4. No, this is not an infinite series. Nor is it a geometric series!

First the ball drops 10 m. Then it rebounds (3/4)(10) m. Then it drops (3/4)(10)m, then rebounds $(3/4)^2 10$ m., then drops $(3/4)^2 10$ m. Each distance, after the first drop is doubled- once up then down. The total distance is $10+ 2(10)(3/4)+ 2(10)(3/4)^2+ \cdot\cdot\cdot+ 2(10)(3/4)^n$. Notice that it has bounced once after the first drop, twice at the second drop, ... and when the exponent is n, has bounced n+1 times.
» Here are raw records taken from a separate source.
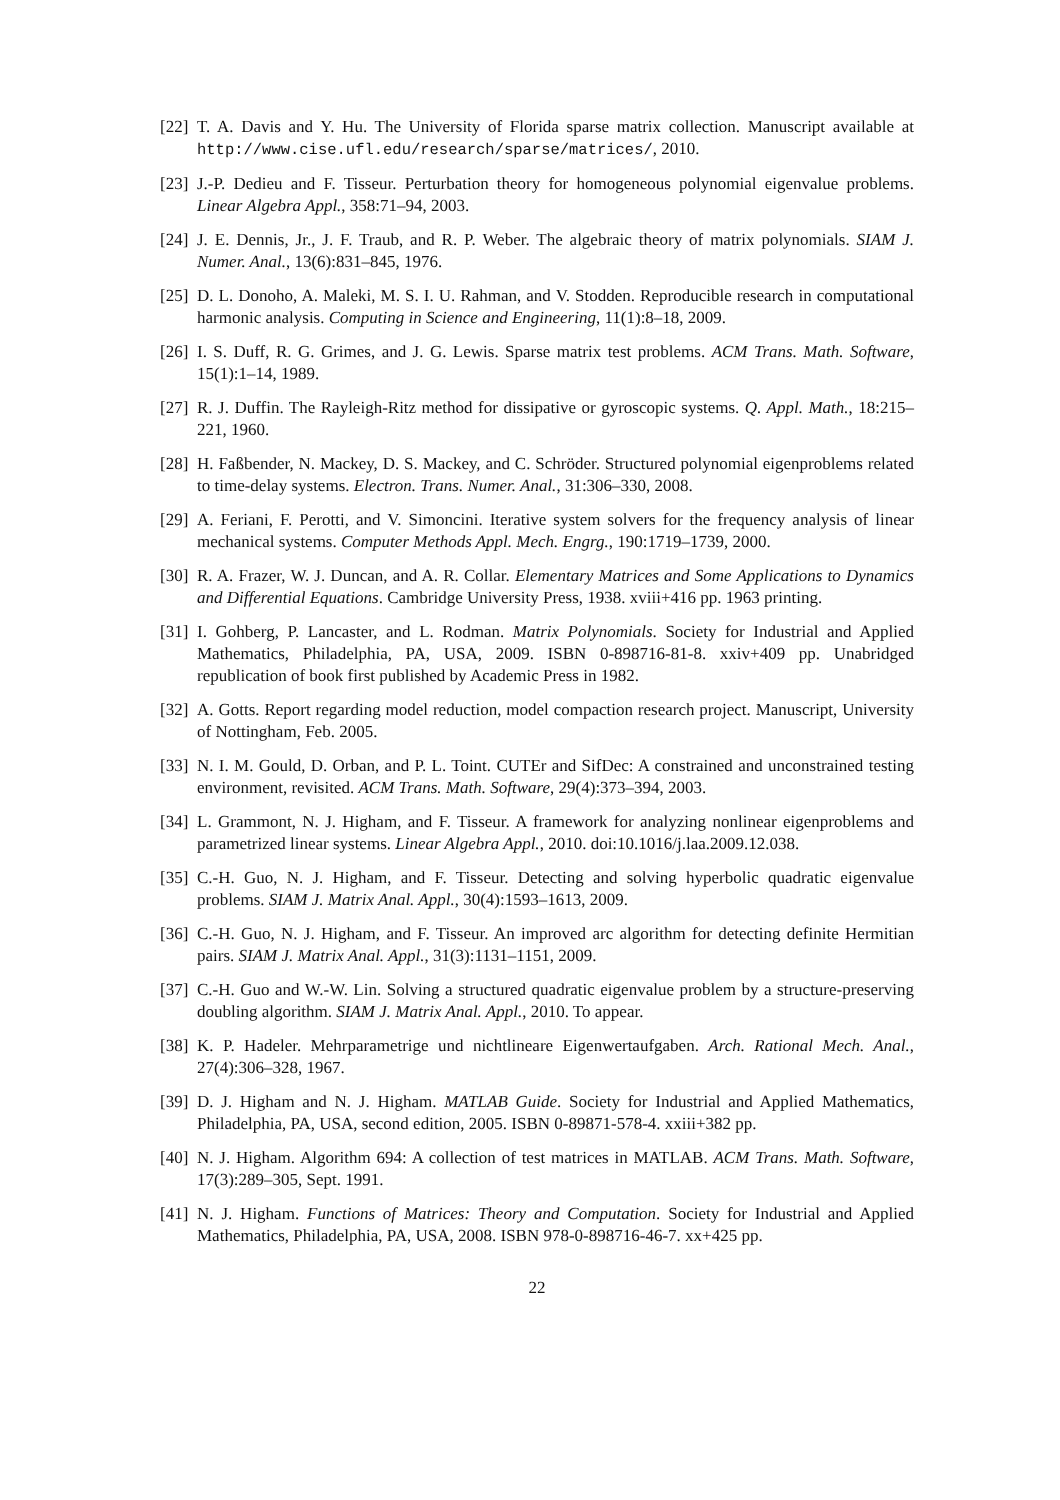[22]
T. A. Davis and Y. Hu. The University of Florida sparse matrix collection. Manuscript available at http://www.cise.ufl.edu/research/sparse/matrices/, 2010.
[23]
J.-P. Dedieu and F. Tisseur. Perturbation theory for homogeneous polynomial eigenvalue problems. Linear Algebra Appl., 358:71–94, 2003.
[24]
J. E. Dennis, Jr., J. F. Traub, and R. P. Weber. The algebraic theory of matrix polynomials. SIAM J. Numer. Anal., 13(6):831–845, 1976.
[25]
D. L. Donoho, A. Maleki, M. S. I. U. Rahman, and V. Stodden. Reproducible research in computational harmonic analysis. Computing in Science and Engineering, 11(1):8–18, 2009.
[26]
I. S. Duff, R. G. Grimes, and J. G. Lewis. Sparse matrix test problems. ACM Trans. Math. Software, 15(1):1–14, 1989.
[27]
R. J. Duffin. The Rayleigh-Ritz method for dissipative or gyroscopic systems. Q. Appl. Math., 18:215–221, 1960.
[28]
H. Faßbender, N. Mackey, D. S. Mackey, and C. Schröder. Structured polynomial eigenproblems related to time-delay systems. Electron. Trans. Numer. Anal., 31:306–330, 2008.
[29]
A. Feriani, F. Perotti, and V. Simoncini. Iterative system solvers for the frequency analysis of linear mechanical systems. Computer Methods Appl. Mech. Engrg., 190:1719–1739, 2000.
[30]
R. A. Frazer, W. J. Duncan, and A. R. Collar. Elementary Matrices and Some Applications to Dynamics and Differential Equations. Cambridge University Press, 1938. xviii+416 pp. 1963 printing.
[31]
I. Gohberg, P. Lancaster, and L. Rodman. Matrix Polynomials. Society for Industrial and Applied Mathematics, Philadelphia, PA, USA, 2009. ISBN 0-898716-81-8. xxiv+409 pp. Unabridged republication of book first published by Academic Press in 1982.
[32]
A. Gotts. Report regarding model reduction, model compaction research project. Manuscript, University of Nottingham, Feb. 2005.
[33]
N. I. M. Gould, D. Orban, and P. L. Toint. CUTEr and SifDec: A constrained and unconstrained testing environment, revisited. ACM Trans. Math. Software, 29(4):373–394, 2003.
[34]
L. Grammont, N. J. Higham, and F. Tisseur. A framework for analyzing nonlinear eigenproblems and parametrized linear systems. Linear Algebra Appl., 2010. doi:10.1016/j.laa.2009.12.038.
[35]
C.-H. Guo, N. J. Higham, and F. Tisseur. Detecting and solving hyperbolic quadratic eigenvalue problems. SIAM J. Matrix Anal. Appl., 30(4):1593–1613, 2009.
[36]
C.-H. Guo, N. J. Higham, and F. Tisseur. An improved arc algorithm for detecting definite Hermitian pairs. SIAM J. Matrix Anal. Appl., 31(3):1131–1151, 2009.
[37]
C.-H. Guo and W.-W. Lin. Solving a structured quadratic eigenvalue problem by a structure-preserving doubling algorithm. SIAM J. Matrix Anal. Appl., 2010. To appear.
[38]
K. P. Hadeler. Mehrparametrige und nichtlineare Eigenwertaufgaben. Arch. Rational Mech. Anal., 27(4):306–328, 1967.
[39]
D. J. Higham and N. J. Higham. MATLAB Guide. Society for Industrial and Applied Mathematics, Philadelphia, PA, USA, second edition, 2005. ISBN 0-89871-578-4. xxiii+382 pp.
[40]
N. J. Higham. Algorithm 694: A collection of test matrices in MATLAB. ACM Trans. Math. Software, 17(3):289–305, Sept. 1991.
[41]
N. J. Higham. Functions of Matrices: Theory and Computation. Society for Industrial and Applied Mathematics, Philadelphia, PA, USA, 2008. ISBN 978-0-898716-46-7. xx+425 pp.
22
The total distance traveled at the 20th bounce is $D= 10+ 20(3/4)+ 20(3/4)^2+ \cdot\cdot\cdot+ 20(3/4)^19$

That is NOT a geometric series because the first (n=0) term is 10, not 20. Fortunately, we can fix that by adding 10 to both sides: $D+10= 20+ 20(3/4)+ 20(3/4)^2+ \cdot\cdot\cdot+ 20(3/4)^19$

Now use the formula $\sum_{n=0}^N= \frac{a(1- r^{N+1})}{1- r}$.

$D-10= \frac{20(1- (3/4)^{20})}{1- 3/4}= 80(1- (3/4)^{20})= 79.75$ m, approximately so D= 69.75 m, approximately.

(The total distance after an "infinite" number of bounces would be 70 m.)